L'expression de Lance se tordit. Le stoïcisme faiblit. Ses épaules s'affaissèrent sous le poids de ses mots.
Sa voix vint, tranquille. Stable. Honnête.
« Je ne mérite pas ce droit. Je le sais. »
Le souffle de Crystal se coupa à nouveau. La lame dans sa main baissa d'un pouce.
« Mais je ne veux pas que mon enfant », continua Lance, la voix serrée par le chagrin, « vive avec la douleur d'avoir tué son parent. Même un monstre. C'est un fardeau qu'aucun enfant ne devrait porter. »
Crystal resta figée.
Sa poitrine se soulevait par à-coups, respirations brèves et irrégulières. Sa mâchoire se crispa. Ses mains tremblaient si violemment que l'épée faillit lui échapper. La pièce autour d'eux s'effaçait. La foule. Les lumières. Les murmures.
L'homme qu'elle avait attendu des années pour qu'il dise quelque chose.
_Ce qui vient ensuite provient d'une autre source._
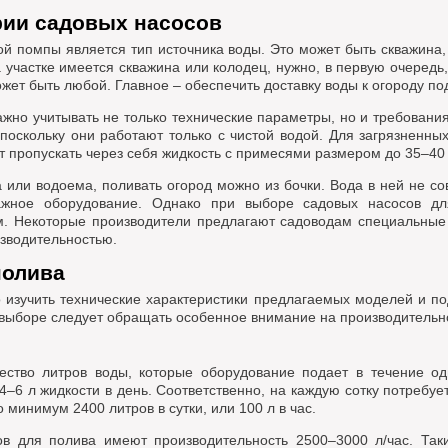
рии садовых насосов
й помпы является тип источника воды. Это может быть скважина, 
а участке имеется скважина или колодец, нужно, в первую очередь
может быть любой. Главное – обеспечить доставку воды к огороду п
ажно учитывать не только технические параметры, но и требовани
 поскольку они работают только с чистой водой. Для загрязненны
т пропускать через себя жидкость с примесями размером до 35–40
а или водоема, поливать огород можно из бочки. Вода в ней не со
ажное оборудование. Однако при выборе садовых насосов дл
 Некоторые производители предлагают садоводам специальные 
зводительностью.
полива
 изучить технические характеристики предлагаемых моделей и под
и выборе следует обращать особенное внимание на производительно
ество литров воды, которые оборудование подает в течение од
–6 л жидкости в день. Соответственно, на каждую сотку потребуетс
 минимум 2400 литров в сутки, или 100 л в час.
в для полива имеют производительность 2500–3000 л/час. Таки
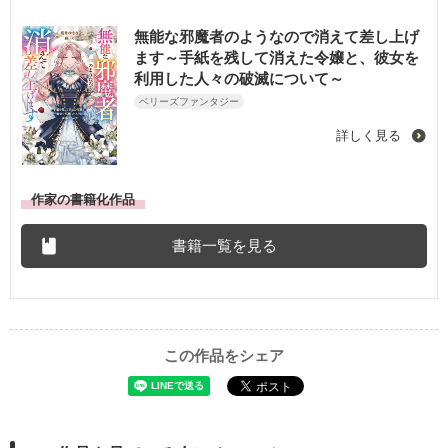
無能な邪魔者のようなので消えて差し上げ
ます～手紙を残して消えた令嬢と、彼女を
利用した人々の破滅について～
ベリーズファンタジー
詳しく見る
作家の書籍化作品
書籍一覧を見る
この作品をシェア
N'importe quoi. Pour la première fois, on eût dit qu'il la regardait vraiment. Mais cela ne faisait qu'empirer les choses.
Elle se détourna avant que ses genoux ne fléchissent. Avant que sa résolution ne se brise entièrement.
« J'ai choisi cette voie », murmura-t-elle. « Et je la suivrai jusqu'au bout. Mais pas pour toi. »
« Je ne te le demanderais pas. »
Et sur cela, elle s'en alla.
Pas vers lui. Pas vers la sécurité.
Mais vers Aria, dont l'inquiétude pour sa nouvelle amie grandissait.
Aria vit Crystal s'approcher, ses pas lents et incertains, comme quelqu'un qui avancerait dans une eau trop profonde pour y respirer.
Le froid qui lui collait à la peau n'était plus seulement de la magie. C'était du chagrin. Du déchirement. Tout ce qu'elle avait tenu enterré, maintenant suintant par les failles de sa voix et le givre qui s'amassait à ses pieds.
Crystal s'arrêta devant elle, le bandeau encore humide. Elle ne parla pas tout de suite.
Elle tendit la main doucement, sa main planant près du bras de Crystal.
« Ça va ? » demanda-t-elle doucement.
Crystal hocha lentement la tête. « Ouais, ça ira. Rentrons. Je ne veux plus rester dans cette pièce avec cette racaille. »
Sa voix tomba à un ton encore plus froid que d'habitude tandis que sa tête tournait lentement, gravant le visage de chacun des présents. Elle les retiendrait et si elle les revoyait un jour commettre quelque acte odieux, elle ne ferait aucune pitié.